Henry was expecting a big crowd, even more than for Chappo’s show at this venue in April and he wasn’t disappointed as the place was jammed to the rafters, with every available vantage point claimed from about 7:30 . As the dressing room was at the opposite end of the hall to the stage and the only way to the stage was through the audience it was obvious that there would be no trips from stage to dressing room during the show, so I went upstairs and sat in the mixing booth with Henry for the best view in the house. From the opening bars of ‘Kokomo’ you could tell that Roger was again suffering with his throat, but during this number and ‘Kiss’ he really gave it all he had. ‘Downbound Train’ featured excellent country picking from Steve with real fire and passion in his playing.

For some reason, that I still can’t quite put my finger on, Roger’s throat affected vocals perfectly suited ‘Moth’, it was as though we had gone back some fourteen odd years to the ‘Chappo’ album, the vocal tonight was so far removed from previous nights in terms of delivery, pace and passion. But what had made ‘Moth’ such a success failed to ignite on ‘Prisoner’ and the number was only saved by some excellent backing vocals, which are after all an integral part of this number and some fine keyboards from Ian.

By now Roger had grown tired of trying to belt out a vocal line that he couldn’t hope to sustain so he changed the running order of the set and played ‘My Friend The Sun’ which was more suitable than ‘Weaver’, the song itself had a jaunty tempo that got the crowd moving. Roger took the opportunity to let Steve build the riff into an extended solo and engage in some banter with the crowd.

Perhaps five minutes is a long time in the life of a performers throat, perhaps not, anyway Roger attempts ‘Weaver’ and pulls it off. The reason why is not immediately apparent, it is only when listening to the tape a day or so later that the answer is revealed. Roger changes his vocal style to suit the situation, instead of using his voice as the solo instrument and dominating the band he uses it as more of a band instrument within the context of the song, it appears lazy, but as usual laziness should not be confused with subtlety, and it accentuates the playing of the other members whilst still being the recognized focal point of the group. ‘Hobbits’ wobbles along and it’s fine mandolin playing that draws the applause at the end of this number and it’s recognized by Roger who asks for another round of applause “for Steve Simpson on anything that’s hanging or whatever”.

For some reason ’18 Wheels’ lacks direction, it’s all honky tonk piano and pulsating bass, quite what Henry and Steve are doing is a mystery, a bit of a shame really after the great version the night before I thought the band had it cracked – still another one to rehearse at the next soundcheck. ‘X’-Town is tight and punchy again it’s that laid back vocal, different, but very interesting. ‘Oh Brother’ is ragged and without the sax seems disjointed. ‘Shank/Toenail Draggin’ is light and airy, with spaces throughout the number, which are filled by laconic vocals, if Roger can beat Steve to them.

The band surprisingly retreat to the dressing room, pushing through the crowd and accepting the plaudits as they go.
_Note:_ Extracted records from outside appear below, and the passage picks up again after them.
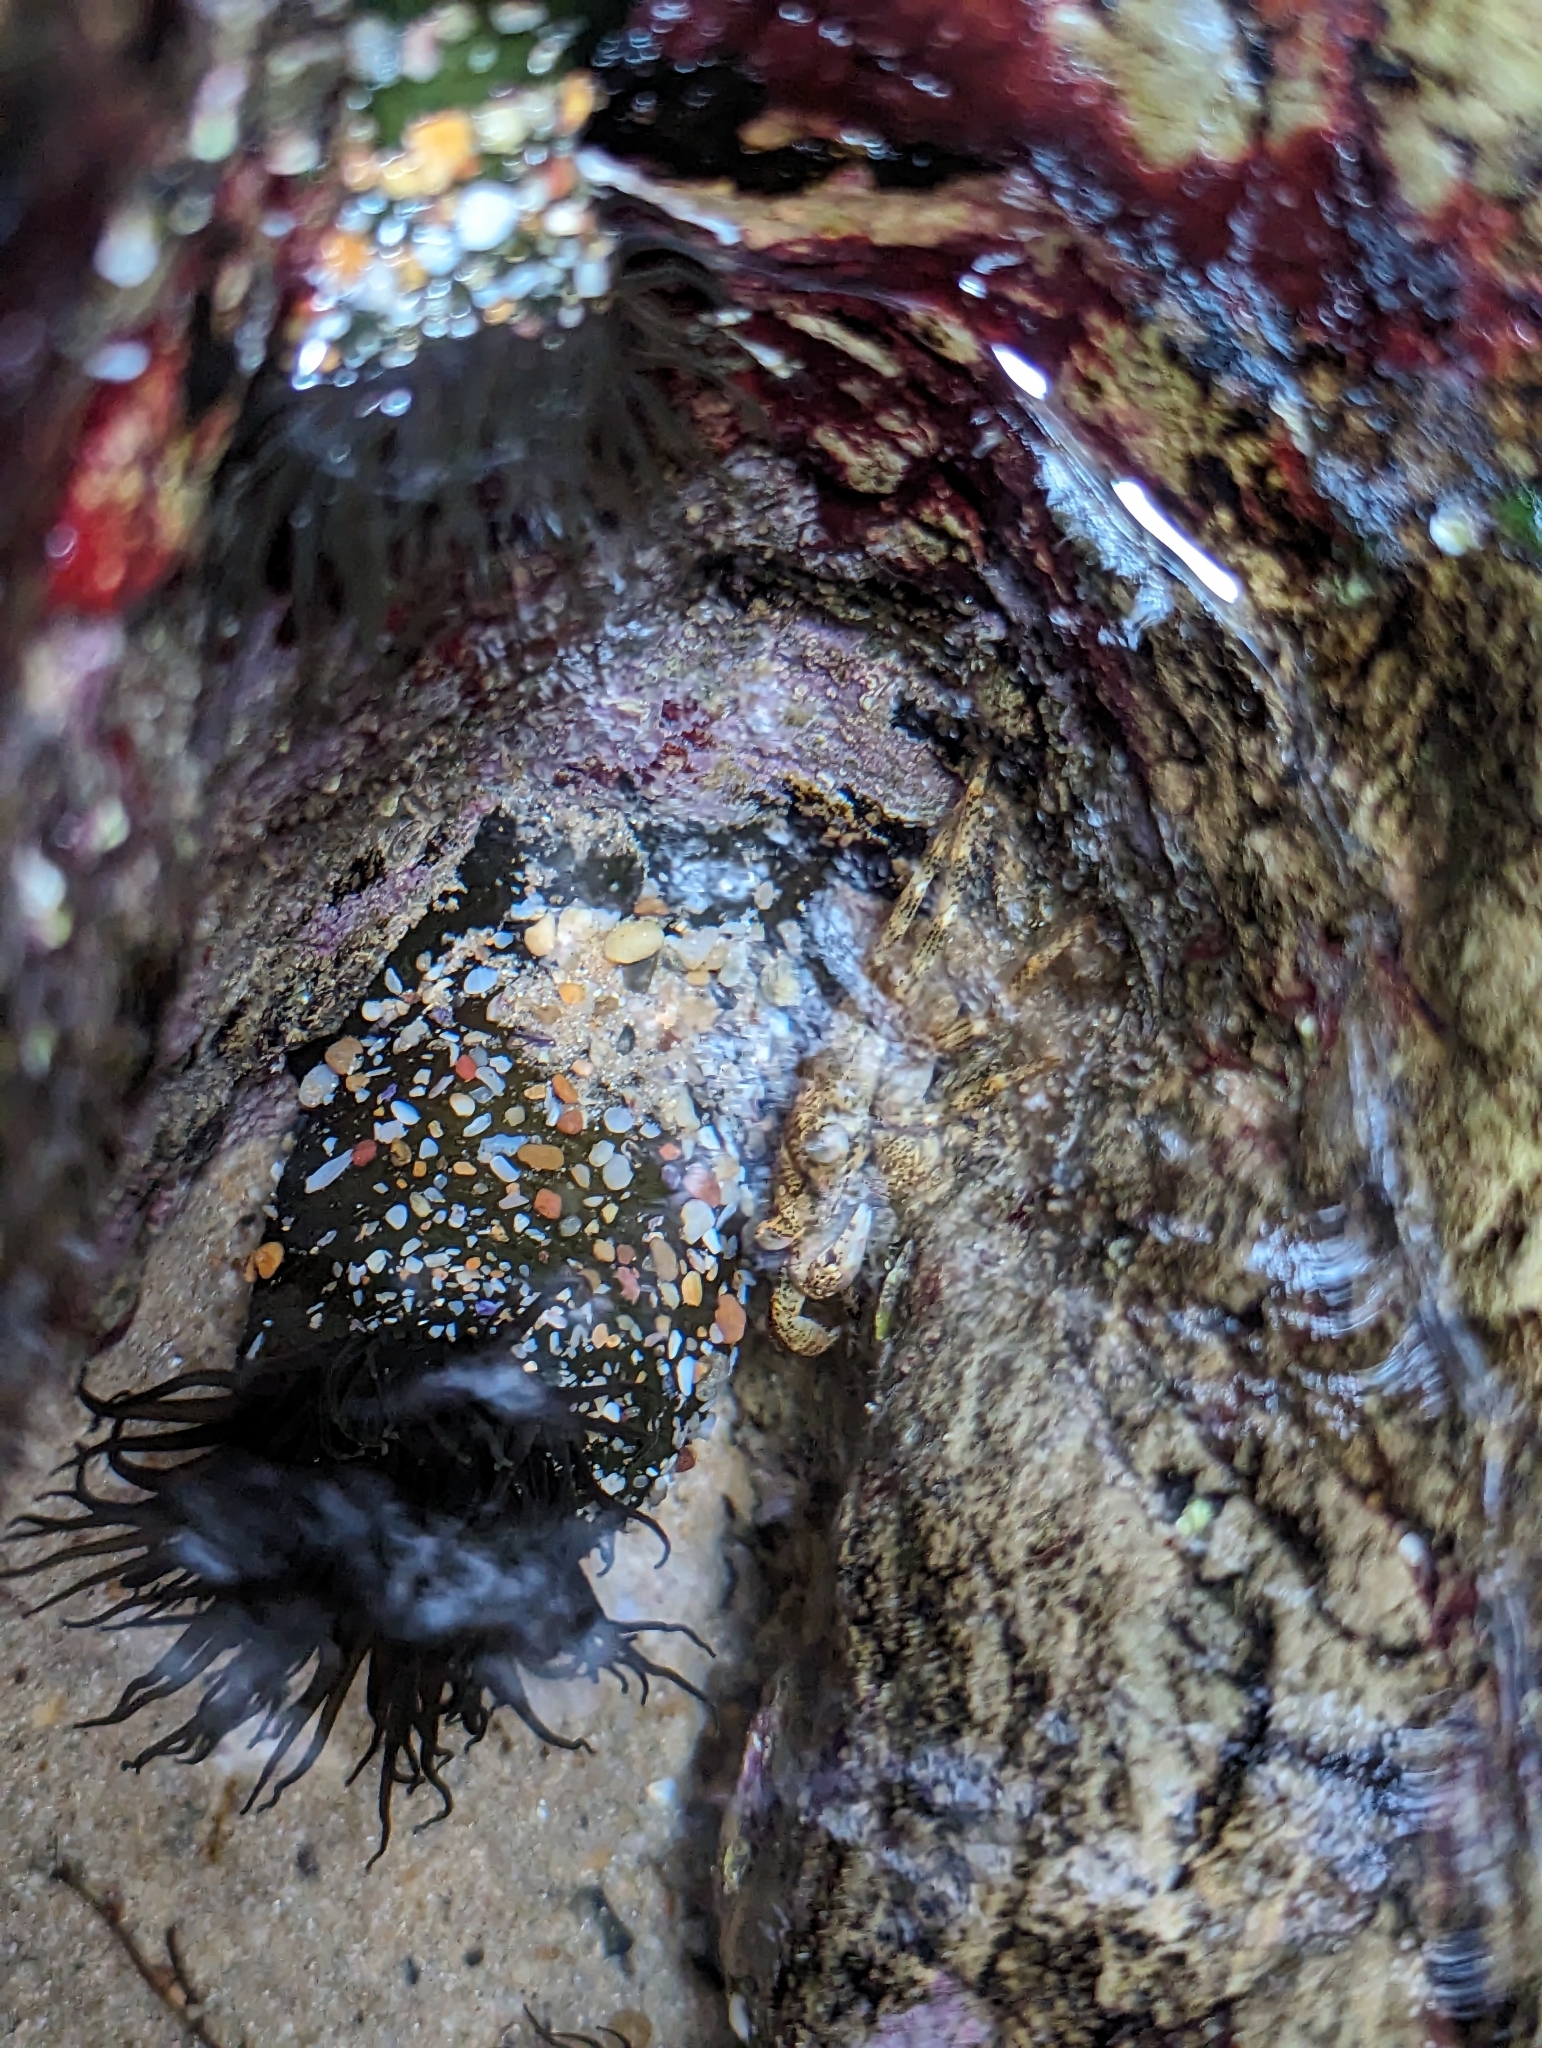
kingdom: Animalia
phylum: Cnidaria
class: Anthozoa
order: Actiniaria
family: Actiniidae
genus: Aulactinia
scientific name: Aulactinia veratra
They reappear after a short while and encore with ‘J&D’, ‘Midnite Child’, and ‘Shortlist’. After some banter with the crowd Roger thanked them all for coming, made the customary drinking gesture and left the crowd bawling for more.

As the Blues Garage closes when the last customer leaves (or is ejected from) the premises and, as there was no show the following day the hardworking crew got down to some serious socializing and boy do Henry, his staff and friends know how to socialize? No sooner was your glass empty it was full, you must try this! You must try that! Well if you insist Henry! Just when we slumped down in our camper van I can’t remember, but the electric fan had warmed it up to sleeping heat and the next thing I knew it was Sunday afternoon, Detlef was still doing his impersonation of a wounded buffalo so I left him to it and went back to sleep when I awoke it was dark, we had managed to miss most of Sunday. When Detlef awoke he informed me that as he was now fully refreshed we were going to hit the road and head for Bonn , “just how far is it Detlef’’? “Not far, about five hours”. Boy do I love rock ‘n’ roll, it’s just the hangovers that get me down.